## start Dataset entries

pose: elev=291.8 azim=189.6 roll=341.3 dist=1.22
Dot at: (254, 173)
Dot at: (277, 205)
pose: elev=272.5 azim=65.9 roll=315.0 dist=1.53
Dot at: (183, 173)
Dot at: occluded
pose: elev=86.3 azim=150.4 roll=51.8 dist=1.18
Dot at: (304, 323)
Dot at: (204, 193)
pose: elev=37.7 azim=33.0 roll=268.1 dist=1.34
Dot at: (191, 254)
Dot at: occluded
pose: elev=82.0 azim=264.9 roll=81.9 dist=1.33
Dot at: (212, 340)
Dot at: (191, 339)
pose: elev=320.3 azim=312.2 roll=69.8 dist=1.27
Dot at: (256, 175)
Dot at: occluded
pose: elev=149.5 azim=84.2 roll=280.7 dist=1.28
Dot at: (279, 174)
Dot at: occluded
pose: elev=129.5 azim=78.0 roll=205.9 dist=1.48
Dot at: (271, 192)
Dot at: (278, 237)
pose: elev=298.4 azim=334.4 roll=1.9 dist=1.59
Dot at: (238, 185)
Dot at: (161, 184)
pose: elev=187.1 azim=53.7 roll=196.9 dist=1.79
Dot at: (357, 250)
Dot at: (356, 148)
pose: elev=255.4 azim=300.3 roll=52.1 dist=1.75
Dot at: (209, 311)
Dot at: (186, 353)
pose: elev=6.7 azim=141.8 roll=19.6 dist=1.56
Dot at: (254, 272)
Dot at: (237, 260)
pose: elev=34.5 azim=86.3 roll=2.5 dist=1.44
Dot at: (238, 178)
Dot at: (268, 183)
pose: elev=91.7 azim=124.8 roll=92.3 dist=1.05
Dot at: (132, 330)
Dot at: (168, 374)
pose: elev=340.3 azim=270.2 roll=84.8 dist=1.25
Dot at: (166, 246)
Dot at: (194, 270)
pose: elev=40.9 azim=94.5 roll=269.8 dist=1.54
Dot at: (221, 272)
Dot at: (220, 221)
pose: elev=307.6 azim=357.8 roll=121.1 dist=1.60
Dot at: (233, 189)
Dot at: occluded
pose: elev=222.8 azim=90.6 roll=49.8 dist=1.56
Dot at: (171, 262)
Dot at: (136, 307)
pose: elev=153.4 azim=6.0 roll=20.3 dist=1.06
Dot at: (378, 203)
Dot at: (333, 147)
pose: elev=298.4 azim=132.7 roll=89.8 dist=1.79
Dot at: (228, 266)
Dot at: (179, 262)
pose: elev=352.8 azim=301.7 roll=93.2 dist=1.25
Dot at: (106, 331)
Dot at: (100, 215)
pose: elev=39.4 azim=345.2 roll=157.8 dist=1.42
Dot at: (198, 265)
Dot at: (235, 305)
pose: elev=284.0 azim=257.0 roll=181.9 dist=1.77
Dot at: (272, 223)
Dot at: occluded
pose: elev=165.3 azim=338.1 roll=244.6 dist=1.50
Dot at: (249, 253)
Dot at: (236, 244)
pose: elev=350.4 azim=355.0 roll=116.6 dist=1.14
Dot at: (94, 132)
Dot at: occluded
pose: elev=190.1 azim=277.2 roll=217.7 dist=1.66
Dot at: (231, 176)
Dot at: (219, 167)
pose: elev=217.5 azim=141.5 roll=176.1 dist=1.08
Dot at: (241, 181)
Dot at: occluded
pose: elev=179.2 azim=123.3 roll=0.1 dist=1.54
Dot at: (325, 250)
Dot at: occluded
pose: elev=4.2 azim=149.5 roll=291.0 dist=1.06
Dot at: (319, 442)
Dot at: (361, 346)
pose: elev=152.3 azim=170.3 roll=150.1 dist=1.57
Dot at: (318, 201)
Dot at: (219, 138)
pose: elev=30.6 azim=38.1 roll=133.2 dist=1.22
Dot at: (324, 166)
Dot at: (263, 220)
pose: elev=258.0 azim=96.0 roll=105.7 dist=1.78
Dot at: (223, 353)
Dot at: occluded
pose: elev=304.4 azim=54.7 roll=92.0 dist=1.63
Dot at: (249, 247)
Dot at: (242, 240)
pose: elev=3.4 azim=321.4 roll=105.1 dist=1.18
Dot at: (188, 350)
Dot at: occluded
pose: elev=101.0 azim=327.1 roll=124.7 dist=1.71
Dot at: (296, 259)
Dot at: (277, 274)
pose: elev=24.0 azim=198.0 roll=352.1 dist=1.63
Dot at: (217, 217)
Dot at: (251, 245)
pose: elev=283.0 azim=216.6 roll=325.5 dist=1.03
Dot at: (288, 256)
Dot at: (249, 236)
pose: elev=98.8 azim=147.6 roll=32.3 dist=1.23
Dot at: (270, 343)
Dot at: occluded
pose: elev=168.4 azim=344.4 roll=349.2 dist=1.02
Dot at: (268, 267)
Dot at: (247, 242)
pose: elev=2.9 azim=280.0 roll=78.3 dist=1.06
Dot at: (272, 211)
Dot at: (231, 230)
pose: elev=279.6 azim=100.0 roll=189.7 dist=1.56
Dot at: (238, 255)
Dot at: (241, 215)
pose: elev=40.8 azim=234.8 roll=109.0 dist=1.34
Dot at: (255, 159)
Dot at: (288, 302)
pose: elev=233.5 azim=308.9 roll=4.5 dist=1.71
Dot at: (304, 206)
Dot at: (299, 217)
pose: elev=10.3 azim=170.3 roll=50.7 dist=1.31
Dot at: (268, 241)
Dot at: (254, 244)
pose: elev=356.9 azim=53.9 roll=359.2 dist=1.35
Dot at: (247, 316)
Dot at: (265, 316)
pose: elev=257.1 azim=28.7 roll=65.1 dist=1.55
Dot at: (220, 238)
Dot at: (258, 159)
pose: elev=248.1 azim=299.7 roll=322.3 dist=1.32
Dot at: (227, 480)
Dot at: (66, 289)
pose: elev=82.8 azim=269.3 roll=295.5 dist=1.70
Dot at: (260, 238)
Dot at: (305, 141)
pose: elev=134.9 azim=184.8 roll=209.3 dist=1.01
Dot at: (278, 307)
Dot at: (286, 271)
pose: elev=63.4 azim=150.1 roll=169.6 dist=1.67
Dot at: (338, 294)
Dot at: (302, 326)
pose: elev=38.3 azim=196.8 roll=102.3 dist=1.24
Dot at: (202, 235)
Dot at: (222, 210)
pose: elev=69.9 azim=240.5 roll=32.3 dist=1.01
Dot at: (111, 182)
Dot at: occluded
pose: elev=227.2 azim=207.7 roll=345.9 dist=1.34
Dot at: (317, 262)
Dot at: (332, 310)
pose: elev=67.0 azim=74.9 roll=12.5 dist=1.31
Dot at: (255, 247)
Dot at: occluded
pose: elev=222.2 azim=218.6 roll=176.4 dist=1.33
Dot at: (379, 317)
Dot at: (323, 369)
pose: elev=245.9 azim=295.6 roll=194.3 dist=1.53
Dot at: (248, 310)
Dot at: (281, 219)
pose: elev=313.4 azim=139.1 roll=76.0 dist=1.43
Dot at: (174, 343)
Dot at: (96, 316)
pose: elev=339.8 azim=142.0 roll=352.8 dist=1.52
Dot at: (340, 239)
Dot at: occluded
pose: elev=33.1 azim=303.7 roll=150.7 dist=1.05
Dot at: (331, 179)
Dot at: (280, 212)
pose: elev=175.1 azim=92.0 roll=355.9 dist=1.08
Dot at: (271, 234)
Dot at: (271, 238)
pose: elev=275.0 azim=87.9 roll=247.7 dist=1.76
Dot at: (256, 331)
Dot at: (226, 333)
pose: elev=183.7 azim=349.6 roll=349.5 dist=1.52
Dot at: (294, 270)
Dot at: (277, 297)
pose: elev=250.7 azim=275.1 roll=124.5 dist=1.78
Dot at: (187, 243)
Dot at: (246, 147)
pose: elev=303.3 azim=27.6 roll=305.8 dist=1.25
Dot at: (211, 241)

## end Dataset entries

▶ Description of the task:
Can you set out every line of the entries above as a JSON list of strings, one string per line, with blank lines left out?

▶ Solution:
[
  "pose: elev=291.8 azim=189.6 roll=341.3 dist=1.22",
  "Dot at: (254, 173)",
  "Dot at: (277, 205)",
  "pose: elev=272.5 azim=65.9 roll=315.0 dist=1.53",
  "Dot at: (183, 173)",
  "Dot at: occluded",
  "pose: elev=86.3 azim=150.4 roll=51.8 dist=1.18",
  "Dot at: (304, 323)",
  "Dot at: (204, 193)",
  "pose: elev=37.7 azim=33.0 roll=268.1 dist=1.34",
  "Dot at: (191, 254)",
  "Dot at: occluded",
  "pose: elev=82.0 azim=264.9 roll=81.9 dist=1.33",
  "Dot at: (212, 340)",
  "Dot at: (191, 339)",
  "pose: elev=320.3 azim=312.2 roll=69.8 dist=1.27",
  "Dot at: (256, 175)",
  "Dot at: occluded",
  "pose: elev=149.5 azim=84.2 roll=280.7 dist=1.28",
  "Dot at: (279, 174)",
  "Dot at: occluded",
  "pose: elev=129.5 azim=78.0 roll=205.9 dist=1.48",
  "Dot at: (271, 192)",
  "Dot at: (278, 237)",
  "pose: elev=298.4 azim=334.4 roll=1.9 dist=1.59",
  "Dot at: (238, 185)",
  "Dot at: (161, 184)",
  "pose: elev=187.1 azim=53.7 roll=196.9 dist=1.79",
  "Dot at: (357, 250)",
  "Dot at: (356, 148)",
  "pose: elev=255.4 azim=300.3 roll=52.1 dist=1.75",
  "Dot at: (209, 311)",
  "Dot at: (186, 353)",
  "pose: elev=6.7 azim=141.8 roll=19.6 dist=1.56",
  "Dot at: (254, 272)",
  "Dot at: (237, 260)",
  "pose: elev=34.5 azim=86.3 roll=2.5 dist=1.44",
  "Dot at: (238, 178)",
  "Dot at: (268, 183)",
  "pose: elev=91.7 azim=124.8 roll=92.3 dist=1.05",
  "Dot at: (132, 330)",
  "Dot at: (168, 374)",
  "pose: elev=340.3 azim=270.2 roll=84.8 dist=1.25",
  "Dot at: (166, 246)",
  "Dot at: (194, 270)",
  "pose: elev=40.9 azim=94.5 roll=269.8 dist=1.54",
  "Dot at: (221, 272)",
  "Dot at: (220, 221)",
  "pose: elev=307.6 azim=357.8 roll=121.1 dist=1.60",
  "Dot at: (233, 189)",
  "Dot at: occluded",
  "pose: elev=222.8 azim=90.6 roll=49.8 dist=1.56",
  "Dot at: (171, 262)",
  "Dot at: (136, 307)",
  "pose: elev=153.4 azim=6.0 roll=20.3 dist=1.06",
  "Dot at: (378, 203)",
  "Dot at: (333, 147)",
  "pose: elev=298.4 azim=132.7 roll=89.8 dist=1.79",
  "Dot at: (228, 266)",
  "Dot at: (179, 262)",
  "pose: elev=352.8 azim=301.7 roll=93.2 dist=1.25",
  "Dot at: (106, 331)",
  "Dot at: (100, 215)",
  "pose: elev=39.4 azim=345.2 roll=157.8 dist=1.42",
  "Dot at: (198, 265)",
  "Dot at: (235, 305)",
  "pose: elev=284.0 azim=257.0 roll=181.9 dist=1.77",
  "Dot at: (272, 223)",
  "Dot at: occluded",
  "pose: elev=165.3 azim=338.1 roll=244.6 dist=1.50",
  "Dot at: (249, 253)",
  "Dot at: (236, 244)",
  "pose: elev=350.4 azim=355.0 roll=116.6 dist=1.14",
  "Dot at: (94, 132)",
  "Dot at: occluded",
  "pose: elev=190.1 azim=277.2 roll=217.7 dist=1.66",
  "Dot at: (231, 176)",
  "Dot at: (219, 167)",
  "pose: elev=217.5 azim=141.5 roll=176.1 dist=1.08",
  "Dot at: (241, 181)",
  "Dot at: occluded",
  "pose: elev=179.2 azim=123.3 roll=0.1 dist=1.54",
  "Dot at: (325, 250)",
  "Dot at: occluded",
  "pose: elev=4.2 azim=149.5 roll=291.0 dist=1.06",
  "Dot at: (319, 442)",
  "Dot at: (361, 346)",
  "pose: elev=152.3 azim=170.3 roll=150.1 dist=1.57",
  "Dot at: (318, 201)",
  "Dot at: (219, 138)",
  "pose: elev=30.6 azim=38.1 roll=133.2 dist=1.22",
  "Dot at: (324, 166)",
  "Dot at: (263, 220)",
  "pose: elev=258.0 azim=96.0 roll=105.7 dist=1.78",
  "Dot at: (223, 353)",
  "Dot at: occluded",
  "pose: elev=304.4 azim=54.7 roll=92.0 dist=1.63",
  "Dot at: (249, 247)",
  "Dot at: (242, 240)",
  "pose: elev=3.4 azim=321.4 roll=105.1 dist=1.18",
  "Dot at: (188, 350)",
  "Dot at: occluded",
  "pose: elev=101.0 azim=327.1 roll=124.7 dist=1.71",
  "Dot at: (296, 259)",
  "Dot at: (277, 274)",
  "pose: elev=24.0 azim=198.0 roll=352.1 dist=1.63",
  "Dot at: (217, 217)",
  "Dot at: (251, 245)",
  "pose: elev=283.0 azim=216.6 roll=325.5 dist=1.03",
  "Dot at: (288, 256)",
  "Dot at: (249, 236)",
  "pose: elev=98.8 azim=147.6 roll=32.3 dist=1.23",
  "Dot at: (270, 343)",
  "Dot at: occluded",
  "pose: elev=168.4 azim=344.4 roll=349.2 dist=1.02",
  "Dot at: (268, 267)",
  "Dot at: (247, 242)",
  "pose: elev=2.9 azim=280.0 roll=78.3 dist=1.06",
  "Dot at: (272, 211)",
  "Dot at: (231, 230)",
  "pose: elev=279.6 azim=100.0 roll=189.7 dist=1.56",
  "Dot at: (238, 255)",
  "Dot at: (241, 215)",
  "pose: elev=40.8 azim=234.8 roll=109.0 dist=1.34",
  "Dot at: (255, 159)",
  "Dot at: (288, 302)",
  "pose: elev=233.5 azim=308.9 roll=4.5 dist=1.71",
  "Dot at: (304, 206)",
  "Dot at: (299, 217)",
  "pose: elev=10.3 azim=170.3 roll=50.7 dist=1.31",
  "Dot at: (268, 241)",
  "Dot at: (254, 244)",
  "pose: elev=356.9 azim=53.9 roll=359.2 dist=1.35",
  "Dot at: (247, 316)",
  "Dot at: (265, 316)",
  "pose: elev=257.1 azim=28.7 roll=65.1 dist=1.55",
  "Dot at: (220, 238)",
  "Dot at: (258, 159)",
  "pose: elev=248.1 azim=299.7 roll=322.3 dist=1.32",
  "Dot at: (227, 480)",
  "Dot at: (66, 289)",
  "pose: elev=82.8 azim=269.3 roll=295.5 dist=1.70",
  "Dot at: (260, 238)",
  "Dot at: (305, 141)",
  "pose: elev=134.9 azim=184.8 roll=209.3 dist=1.01",
  "Dot at: (278, 307)",
  "Dot at: (286, 271)",
  "pose: elev=63.4 azim=150.1 roll=169.6 dist=1.67",
  "Dot at: (338, 294)",
  "Dot at: (302, 326)",
  "pose: elev=38.3 azim=196.8 roll=102.3 dist=1.24",
  "Dot at: (202, 235)",
  "Dot at: (222, 210)",
  "pose: elev=69.9 azim=240.5 roll=32.3 dist=1.01",
  "Dot at: (111, 182)",
  "Dot at: occluded",
  "pose: elev=227.2 azim=207.7 roll=345.9 dist=1.34",
  "Dot at: (317, 262)",
  "Dot at: (332, 310)",
  "pose: elev=67.0 azim=74.9 roll=12.5 dist=1.31",
  "Dot at: (255, 247)",
  "Dot at: occluded",
  "pose: elev=222.2 azim=218.6 roll=176.4 dist=1.33",
  "Dot at: (379, 317)",
  "Dot at: (323, 369)",
  "pose: elev=245.9 azim=295.6 roll=194.3 dist=1.53",
  "Dot at: (248, 310)",
  "Dot at: (281, 219)",
  "pose: elev=313.4 azim=139.1 roll=76.0 dist=1.43",
  "Dot at: (174, 343)",
  "Dot at: (96, 316)",
  "pose: elev=339.8 azim=142.0 roll=352.8 dist=1.52",
  "Dot at: (340, 239)",
  "Dot at: occluded",
  "pose: elev=33.1 azim=303.7 roll=150.7 dist=1.05",
  "Dot at: (331, 179)",
  "Dot at: (280, 212)",
  "pose: elev=175.1 azim=92.0 roll=355.9 dist=1.08",
  "Dot at: (271, 234)",
  "Dot at: (271, 238)",
  "pose: elev=275.0 azim=87.9 roll=247.7 dist=1.76",
  "Dot at: (256, 331)",
  "Dot at: (226, 333)",
  "pose: elev=183.7 azim=349.6 roll=349.5 dist=1.52",
  "Dot at: (294, 270)",
  "Dot at: (277, 297)",
  "pose: elev=250.7 azim=275.1 roll=124.5 dist=1.78",
  "Dot at: (187, 243)",
  "Dot at: (246, 147)",
  "pose: elev=303.3 azim=27.6 roll=305.8 dist=1.25",
  "Dot at: (211, 241)"
]